Render the text lines of the entries as a Markdown table with columns named Row and Line. Leave out blank lines and exclude the images from your answer.

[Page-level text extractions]
• • • •
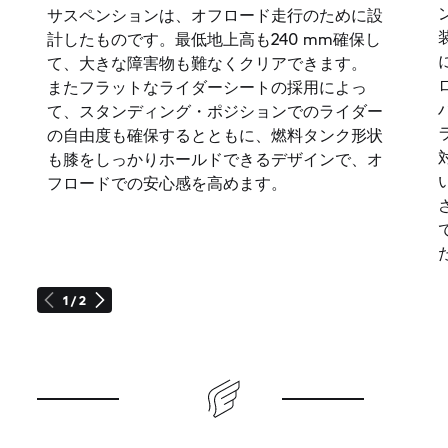
サスペンションは、オフロード走行のために設
計したものです。最低地上高も240 mm確保し
て、大きな障害物も難なくクリアできます。
またフラットなライダーシートの採用によっ
て、スタンディング・ポジションでのライダー
の自由度も確保するとともに、燃料タンク形状
も膝をしっかりホールドできるデザインで、オ
フロードでの安心感を高めます。
1 / 2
• • • •
- Output of the exercise -
| Row | Line |
|---|---|
| 1 | サスペンションは、オフロード走行のために設 |
| 2 | 計したものです。最低地上高も240 mm確保し |
| 3 | て、大きな障害物も難なくクリアできます。 |
| 4 | またフラットなライダーシートの採用によっ |
| 5 | て、スタンディング・ポジションでのライダー |
| 6 | の自由度も確保するとともに、燃料タンク形状 |
| 7 | も膝をしっかりホールドできるデザインで、オ |
| 8 | フロードでの安心感を高めます。 |
| 9 | 1 / 2 |